With plenty of seats already at the commercial van table, is Volkswagen the next to pull up a chair?
It certainly looks like it.
This has been a banner year for launching and refreshing commercial van lineups, and Jonathan Browning, CEO of VW’s U.S. operations, told Reuters this week that bringing a pickup and/or commercial van to the U.S. “certainly represent an opportunity”.
The Caddy, Volkswagen’s commercial van born as the Rabbit pickup, is already available in Europe and other markets, and the boon of commercial vans stateside has sparked interest in getting the the Caddy on American roads.
Volkswagen has set a goal of becoming the largest automaker in the world by 2018. Any implementation of a truck or van in the U.S. would take at least a year and an additional year – at a minimum – to begin building marketshare.
Is it possible we’ll have a new player alongside the Ram ProMaster, Ford Transit Connect, the coming Chevy-Nissan spawn Chevrolet City Express, the Nissan NV200 and its fully electric LEAF-based counterpart by 2016?
It’s not only possible, it’s likely. In Europe, the Caddy van comes in five variations. Don’t be shocked to find one or more on a roadway near you in the next 24 months.
“There are preliminary discussions but no definitive plans at the moment,” Browning told Reuters.
VW isn’t going to evolve into the global player it’s set its sights on without a truck entry in the U.S. market. With the commercial van segment growing, it only makes sense to bring the two over at the same time.

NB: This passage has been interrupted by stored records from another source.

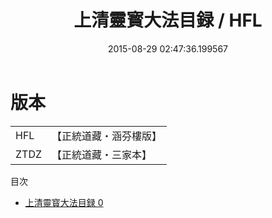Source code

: #+TITLE: 上清靈寳大法目録 / HFL

#+DATE: 2015-08-29 02:47:36.199567
* 版本
 |       HFL|【正統道藏・涵芬樓版】|
 |      ZTDZ|【正統道藏・三家本】|
目次
 - [[file:KR5g0031_000.txt][上清靈寳大法目録 0]]
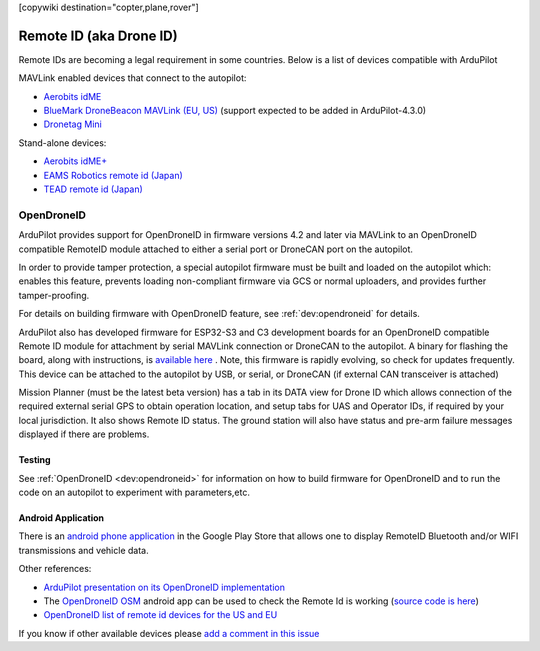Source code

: .. _common-remoteid:

[copywiki destination="copter,plane,rover"]

========================
Remote ID (aka Drone ID)
========================

.. image:: ../../../images/remoteid-title.png
    :target: http://www.eams-robo.co.jp/remoteid.html
    :width: 400px

Remote IDs are becoming a legal requirement in some countries.  Below is a list of devices compatible with ArduPilot

MAVLink enabled devices that connect to the autopilot:

- `Aerobits idME <https://www.aerobits.pl/product/idme/>`__
- `BlueMark DroneBeacon MAVLink (EU, US) <https://dronescout.co/dronebeacon-mavlink-remote-id-transponder/>`__ (support expected to be added in ArduPilot-4.3.0)
- `Dronetag Mini <https://dronetag.cz/en/products/mini/>`__

Stand-alone devices:

- `Aerobits idME+ <https://www.aerobits.pl/product/idme-remoteid/>`__
- `EAMS Robotics remote id (Japan) <http://www.eams-robo.co.jp/remoteid.html>`__
- `TEAD remote id (Japan) <https://www.tead.co.jp/product/remote-id/>`__

OpenDroneID
===========

.. image:: ../../../images/remoteid.jpg
    :target: ../../_images/remoteid.jpg


ArduPilot provides support for OpenDroneID in firmware versions 4.2 and later via MAVLink to an OpenDroneID compatible RemoteID module attached to either a serial port or DroneCAN port on the autopilot.

In order to provide tamper protection, a special autopilot firmware must be built and loaded on the autopilot which: enables this feature, prevents loading non-compliant firmware via GCS or normal uploaders, and provides further tamper-proofing.

For details on building firmware with OpenDroneID feature, see :ref:`dev:opendroneid` for details.

ArduPilot also has developed firmware for  ESP32-S3 and C3 development boards for an OpenDroneID compatible Remote ID module for attachment by serial MAVLink connection or DroneCAN to the autopilot. A binary for flashing the board, along with instructions, is `available here <https://github.com/ArduPilot/ArduRemoteID>`__ . Note, this firmware is rapidly evolving, so check for updates frequently. This device can be attached to the autopilot by USB, or serial, or DroneCAN (if external CAN transceiver is attached)

.. image:: ../../../images/ESP32-S3.jpg
    :target: ../../_images/ESP32-S3.jpg

Mission Planner (must be the latest beta version) has a tab in its DATA view for Drone ID which allows connection of the required external serial GPS to obtain operation location, and setup tabs for UAS and Operator IDs, if required by your local jurisdiction. It also shows Remote ID status.
The ground station will also have status and pre-arm failure messages displayed if there are problems.


Testing
-------

See :ref:`OpenDroneID <dev:opendroneid>` for information on how to build firmware for OpenDroneID and to run the code on an autopilot to experiment with parameters,etc.

Android Application
-------------------

There is an `android phone application <https://play.google.com/store/apps/details?id=org.opendroneid.android_osm>`__ in the Google Play Store that allows one to display RemoteID  Bluetooth and/or WIFI transmissions and vehicle data. 

Other references:

- `ArduPilot presentation on its OpenDroneID implementation <https://docs.google.com/presentation/d/1JgnqcIDn7rGCc8nl46AutO0p0ABODdCgBHFfxmKuUw4/edit#slide=id.p>`__
- The `OpenDroneID OSM <https://play.google.com/store/apps/details?id=org.opendroneid.android_osm>`__ android app can be used to check the Remote Id is working (`source code is here <https://github.com/opendroneid/receiver-android>`__)
- `OpenDroneID list of remote id devices for the US and EU <https://github.com/opendroneid/receiver-android/blob/master/transmitter-devices.md>`__

If you know if other available devices please `add a comment in this issue <https://github.com/ArduPilot/ardupilot_wiki/issues/4414>`__
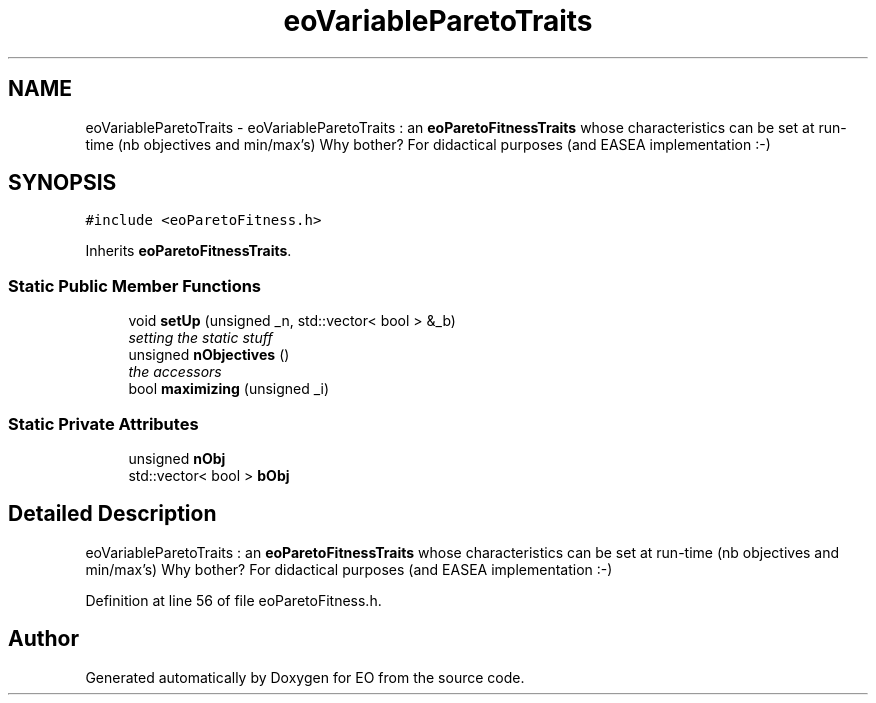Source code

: .TH "eoVariableParetoTraits" 3 "19 Oct 2006" "Version 0.9.4-cvs" "EO" \" -*- nroff -*-
.ad l
.nh
.SH NAME
eoVariableParetoTraits \- eoVariableParetoTraits : an \fBeoParetoFitnessTraits\fP whose characteristics can be set at run-time (nb objectives and min/max's) Why bother? For didactical purposes (and EASEA implementation :-)  

.PP
.SH SYNOPSIS
.br
.PP
\fC#include <eoParetoFitness.h>\fP
.PP
Inherits \fBeoParetoFitnessTraits\fP.
.PP
.SS "Static Public Member Functions"

.in +1c
.ti -1c
.RI "void \fBsetUp\fP (unsigned _n, std::vector< bool > &_b)"
.br
.RI "\fIsetting the static stuff \fP"
.ti -1c
.RI "unsigned \fBnObjectives\fP ()"
.br
.RI "\fIthe accessors \fP"
.ti -1c
.RI "bool \fBmaximizing\fP (unsigned _i)"
.br
.in -1c
.SS "Static Private Attributes"

.in +1c
.ti -1c
.RI "unsigned \fBnObj\fP"
.br
.ti -1c
.RI "std::vector< bool > \fBbObj\fP"
.br
.in -1c
.SH "Detailed Description"
.PP 
eoVariableParetoTraits : an \fBeoParetoFitnessTraits\fP whose characteristics can be set at run-time (nb objectives and min/max's) Why bother? For didactical purposes (and EASEA implementation :-) 
.PP
Definition at line 56 of file eoParetoFitness.h.

.SH "Author"
.PP 
Generated automatically by Doxygen for EO from the source code.
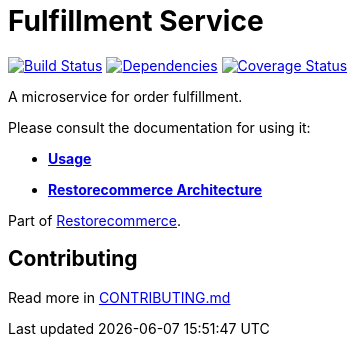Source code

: = Fulfillment Service

https://github.com/restorecommerce/fulfillment-srv/actions/workflows/build.yaml[image:https://img.shields.io/github/actions/workflow/status/restorecommerce/fulfillment-srv/build.yaml?style=flat-square[Build Status]]
https://depfu.com/repos/github/restorecommerce/fulfillment-srv?branch=master[image:https://img.shields.io/depfu/dependencies/github/restorecommerce/fulfillment-srv?style=flat-square[Dependencies]]
https://coveralls.io/github/restorecommerce/fulfillment-srv?branch=master[image:https://img.shields.io/coveralls/github/restorecommerce/fulfillment-srv/master.svg?style=flat-square[Coverage Status]]

A microservice for order fulfillment.

Please consult the documentation for using it:

- *link:https://docs.restorecommerce.io/fulfillment-srv/index.html[Usage]*
- *link:https://docs.restorecommerce.io/architecture/index.html[Restorecommerce Architecture]*

Part of link:https://github.com/restorecommerce[Restorecommerce].

== Contributing

Read more in link:{docdir}/CONTRIBUTING.md[CONTRIBUTING.md]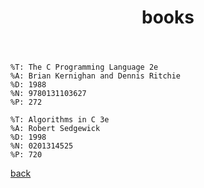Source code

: #+title: books
#+options: ^:nil num:nil author:nil email:nil creator:nil timestamp:nil

#+BEGIN_EXAMPLE
  %T: The C Programming Language 2e
  %A: Brian Kernighan and Dennis Ritchie
  %D: 1988
  %N: 9780131103627
  %P: 272

  %T: Algorithms in C 3e
  %A: Robert Sedgewick
  %D: 1998
  %N: 0201314525
  %P: 720
#+END_EXAMPLE

[[./c.html][back]]
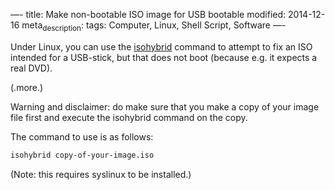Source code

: ----
title: Make non-bootable ISO image for USB bootable
modified: 2014-12-16
meta_description: 
tags: Computer, Linux, Shell Script, Software
----

#+OPTIONS: ^:nil

Under Linux, you can use the [[http://www.syslinux.org/wiki/index.php/Isohybrid][isohybrid]] command to attempt to fix an
ISO intended for a USB-stick, but that does not boot (because e.g. it
expects a real DVD).

(.more.)

Warning and disclaimer: do make sure that you make a copy of your
image file first and execute the isohybrid command on the copy.

The command to use is as follows:

#+BEGIN_SRC sh
isohybrid copy-of-your-image.iso
#+END_SRC

(Note: this requires syslinux to be installed.)
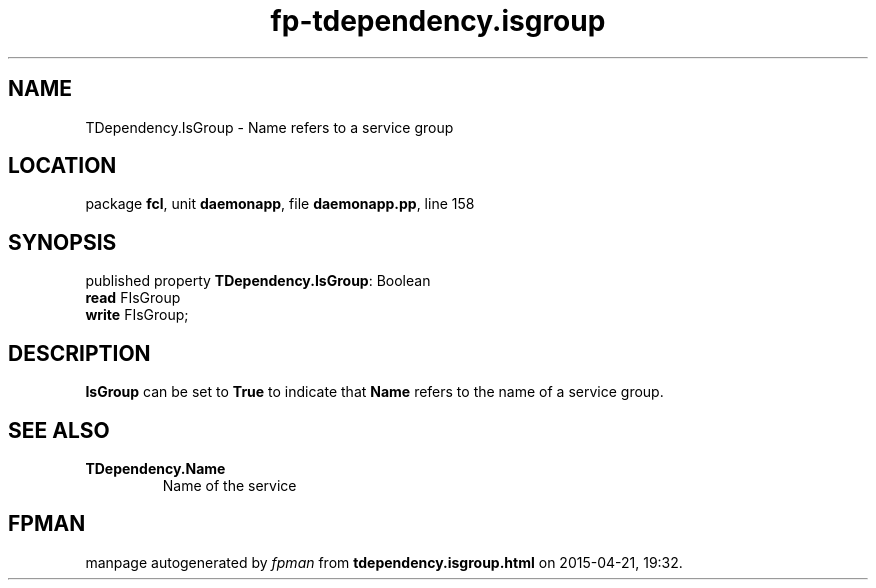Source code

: .\" file autogenerated by fpman
.TH "fp-tdependency.isgroup" 3 "2014-03-14" "fpman" "Free Pascal Programmer's Manual"
.SH NAME
TDependency.IsGroup - Name refers to a service group
.SH LOCATION
package \fBfcl\fR, unit \fBdaemonapp\fR, file \fBdaemonapp.pp\fR, line 158
.SH SYNOPSIS
published property \fBTDependency.IsGroup\fR: Boolean
  \fBread\fR FIsGroup
  \fBwrite\fR FIsGroup;
.SH DESCRIPTION
\fBIsGroup\fR can be set to \fBTrue\fR to indicate that \fBName\fR refers to the name of a service group.


.SH SEE ALSO
.TP
.B TDependency.Name
Name of the service

.SH FPMAN
manpage autogenerated by \fIfpman\fR from \fBtdependency.isgroup.html\fR on 2015-04-21, 19:32.

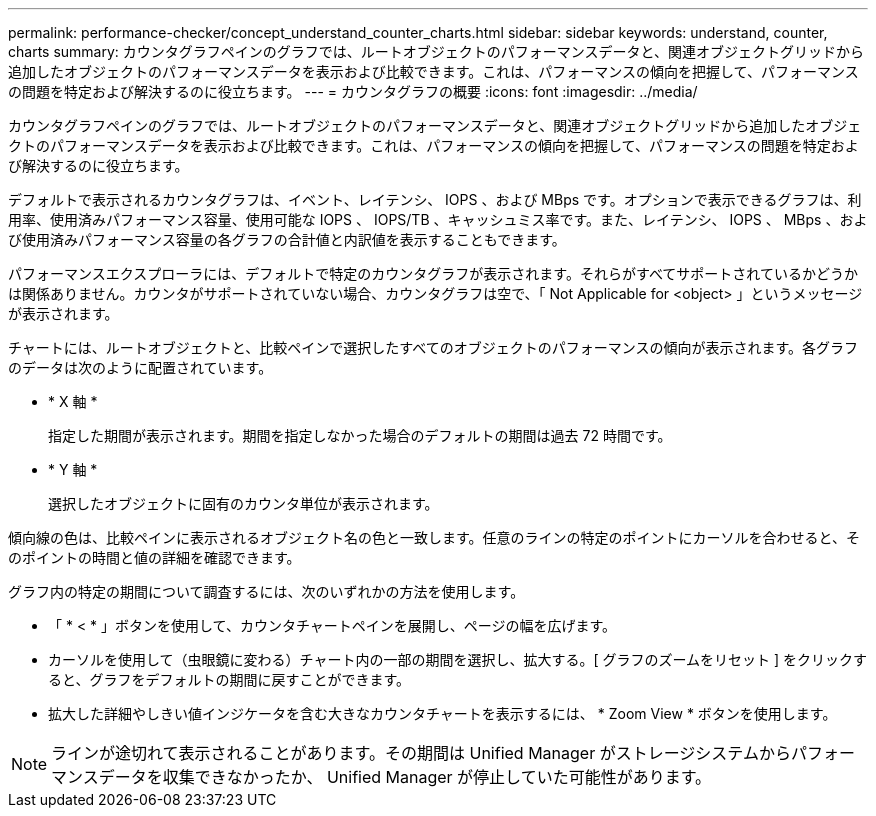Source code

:---
permalink: performance-checker/concept_understand_counter_charts.html 
sidebar: sidebar 
keywords: understand, counter, charts 
summary: カウンタグラフペインのグラフでは、ルートオブジェクトのパフォーマンスデータと、関連オブジェクトグリッドから追加したオブジェクトのパフォーマンスデータを表示および比較できます。これは、パフォーマンスの傾向を把握して、パフォーマンスの問題を特定および解決するのに役立ちます。 
---
= カウンタグラフの概要
:icons: font
:imagesdir: ../media/


[role="lead"]
カウンタグラフペインのグラフでは、ルートオブジェクトのパフォーマンスデータと、関連オブジェクトグリッドから追加したオブジェクトのパフォーマンスデータを表示および比較できます。これは、パフォーマンスの傾向を把握して、パフォーマンスの問題を特定および解決するのに役立ちます。

デフォルトで表示されるカウンタグラフは、イベント、レイテンシ、 IOPS 、および MBps です。オプションで表示できるグラフは、利用率、使用済みパフォーマンス容量、使用可能な IOPS 、 IOPS/TB 、キャッシュミス率です。また、レイテンシ、 IOPS 、 MBps 、および使用済みパフォーマンス容量の各グラフの合計値と内訳値を表示することもできます。

パフォーマンスエクスプローラには、デフォルトで特定のカウンタグラフが表示されます。それらがすべてサポートされているかどうかは関係ありません。カウンタがサポートされていない場合、カウンタグラフは空で、「 Not Applicable for <object> 」というメッセージが表示されます。

チャートには、ルートオブジェクトと、比較ペインで選択したすべてのオブジェクトのパフォーマンスの傾向が表示されます。各グラフのデータは次のように配置されています。

* * X 軸 *
+
指定した期間が表示されます。期間を指定しなかった場合のデフォルトの期間は過去 72 時間です。

* * Y 軸 *
+
選択したオブジェクトに固有のカウンタ単位が表示されます。



傾向線の色は、比較ペインに表示されるオブジェクト名の色と一致します。任意のラインの特定のポイントにカーソルを合わせると、そのポイントの時間と値の詳細を確認できます。

グラフ内の特定の期間について調査するには、次のいずれかの方法を使用します。

* 「 * < * 」ボタンを使用して、カウンタチャートペインを展開し、ページの幅を広げます。
* カーソルを使用して（虫眼鏡に変わる）チャート内の一部の期間を選択し、拡大する。[ グラフのズームをリセット ] をクリックすると、グラフをデフォルトの期間に戻すことができます。
* 拡大した詳細やしきい値インジケータを含む大きなカウンタチャートを表示するには、 * Zoom View * ボタンを使用します。


[NOTE]
====
ラインが途切れて表示されることがあります。その期間は Unified Manager がストレージシステムからパフォーマンスデータを収集できなかったか、 Unified Manager が停止していた可能性があります。

====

The Caddy’s four-cylinder common rail diesel engines already in use in Europe would be a good fit in a market thirsty for small displacement, fuel efficient engines.
Volkswagen’s got some inroads to make on horsepower, especially with the 2.0 turbo diesel truck engine. However, if the mixture of fuel economy, horsepower and sticker price come ashore in the U.S. as part of some perfect storm, 2018 could be a time to celebrate for VW.